-- Your goal --
State how many lines in the records contain the string "Feder". Case counts, so give only the number of lines that match it with the same capitalization.

(Provided records)

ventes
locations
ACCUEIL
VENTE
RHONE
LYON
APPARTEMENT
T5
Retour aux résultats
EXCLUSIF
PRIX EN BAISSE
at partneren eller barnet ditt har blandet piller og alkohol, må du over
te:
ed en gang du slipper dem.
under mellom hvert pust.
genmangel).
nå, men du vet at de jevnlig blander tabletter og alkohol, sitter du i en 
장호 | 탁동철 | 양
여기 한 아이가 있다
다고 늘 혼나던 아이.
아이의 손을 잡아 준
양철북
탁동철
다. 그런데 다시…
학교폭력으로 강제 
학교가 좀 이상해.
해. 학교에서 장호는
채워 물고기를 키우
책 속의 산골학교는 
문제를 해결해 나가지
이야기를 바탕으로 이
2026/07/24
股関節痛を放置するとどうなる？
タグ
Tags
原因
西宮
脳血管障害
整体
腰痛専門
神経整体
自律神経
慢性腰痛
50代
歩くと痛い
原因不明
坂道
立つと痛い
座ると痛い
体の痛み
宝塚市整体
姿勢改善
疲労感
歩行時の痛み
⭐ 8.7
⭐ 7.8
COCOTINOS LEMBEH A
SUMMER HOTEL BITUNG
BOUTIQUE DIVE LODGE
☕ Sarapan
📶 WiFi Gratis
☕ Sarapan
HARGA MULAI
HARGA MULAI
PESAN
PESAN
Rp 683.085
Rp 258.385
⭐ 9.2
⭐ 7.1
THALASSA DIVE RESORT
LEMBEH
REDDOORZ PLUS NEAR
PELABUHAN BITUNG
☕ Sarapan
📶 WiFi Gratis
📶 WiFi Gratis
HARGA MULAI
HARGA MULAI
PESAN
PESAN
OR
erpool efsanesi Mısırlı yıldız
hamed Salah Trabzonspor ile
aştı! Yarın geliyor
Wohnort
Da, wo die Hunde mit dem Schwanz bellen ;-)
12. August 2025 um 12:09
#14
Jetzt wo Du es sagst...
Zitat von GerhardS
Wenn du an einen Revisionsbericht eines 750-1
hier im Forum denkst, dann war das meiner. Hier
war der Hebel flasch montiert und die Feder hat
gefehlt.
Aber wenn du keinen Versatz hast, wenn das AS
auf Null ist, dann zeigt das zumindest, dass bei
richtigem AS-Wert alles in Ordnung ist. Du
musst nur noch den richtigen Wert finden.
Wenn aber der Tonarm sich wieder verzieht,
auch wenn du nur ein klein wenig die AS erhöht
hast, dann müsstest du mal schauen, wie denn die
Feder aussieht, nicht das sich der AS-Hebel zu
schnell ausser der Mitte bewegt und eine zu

(End Provided records)
(Provided records)

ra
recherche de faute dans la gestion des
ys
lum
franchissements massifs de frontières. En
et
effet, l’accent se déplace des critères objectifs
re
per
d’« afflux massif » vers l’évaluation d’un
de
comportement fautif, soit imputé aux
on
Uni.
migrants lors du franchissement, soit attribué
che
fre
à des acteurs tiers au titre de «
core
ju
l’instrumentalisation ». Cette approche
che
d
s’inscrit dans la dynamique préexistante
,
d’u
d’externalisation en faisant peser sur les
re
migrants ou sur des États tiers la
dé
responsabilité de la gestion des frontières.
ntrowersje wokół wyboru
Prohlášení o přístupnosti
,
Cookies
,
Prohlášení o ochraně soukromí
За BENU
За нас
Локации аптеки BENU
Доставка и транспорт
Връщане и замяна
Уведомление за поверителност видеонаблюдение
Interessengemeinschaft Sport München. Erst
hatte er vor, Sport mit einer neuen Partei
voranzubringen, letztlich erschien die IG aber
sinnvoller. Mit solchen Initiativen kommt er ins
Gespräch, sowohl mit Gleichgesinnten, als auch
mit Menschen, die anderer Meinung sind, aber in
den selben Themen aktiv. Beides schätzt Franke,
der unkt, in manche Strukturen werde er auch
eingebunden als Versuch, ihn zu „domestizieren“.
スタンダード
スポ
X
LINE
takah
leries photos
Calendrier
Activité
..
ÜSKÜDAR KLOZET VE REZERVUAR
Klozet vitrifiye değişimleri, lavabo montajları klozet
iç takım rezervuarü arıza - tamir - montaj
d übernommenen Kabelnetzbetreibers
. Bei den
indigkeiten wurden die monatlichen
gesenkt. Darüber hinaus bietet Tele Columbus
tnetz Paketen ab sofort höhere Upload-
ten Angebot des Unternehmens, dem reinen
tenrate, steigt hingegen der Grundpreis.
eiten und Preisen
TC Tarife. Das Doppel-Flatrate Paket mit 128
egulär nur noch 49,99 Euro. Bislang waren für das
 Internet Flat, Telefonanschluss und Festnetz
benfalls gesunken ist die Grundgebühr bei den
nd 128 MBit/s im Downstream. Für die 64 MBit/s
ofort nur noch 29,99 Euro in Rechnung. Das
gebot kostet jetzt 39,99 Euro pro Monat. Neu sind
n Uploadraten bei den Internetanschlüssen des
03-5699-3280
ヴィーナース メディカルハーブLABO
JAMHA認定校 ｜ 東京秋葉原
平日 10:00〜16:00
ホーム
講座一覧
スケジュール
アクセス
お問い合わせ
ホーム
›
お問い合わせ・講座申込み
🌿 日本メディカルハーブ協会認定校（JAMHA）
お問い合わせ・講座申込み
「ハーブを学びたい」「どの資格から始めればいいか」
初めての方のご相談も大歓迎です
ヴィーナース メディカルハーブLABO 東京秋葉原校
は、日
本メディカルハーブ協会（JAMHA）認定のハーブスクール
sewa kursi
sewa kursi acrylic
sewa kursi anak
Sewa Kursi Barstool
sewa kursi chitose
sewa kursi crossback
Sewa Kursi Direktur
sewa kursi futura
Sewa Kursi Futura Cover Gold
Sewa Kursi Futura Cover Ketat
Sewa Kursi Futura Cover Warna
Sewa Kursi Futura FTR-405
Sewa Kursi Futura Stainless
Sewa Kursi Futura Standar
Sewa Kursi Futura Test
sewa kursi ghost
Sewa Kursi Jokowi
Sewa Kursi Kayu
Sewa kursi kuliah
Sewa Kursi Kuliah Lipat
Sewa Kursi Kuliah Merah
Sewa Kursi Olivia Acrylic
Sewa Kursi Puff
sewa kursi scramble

(End Provided records)

-- Task result --
2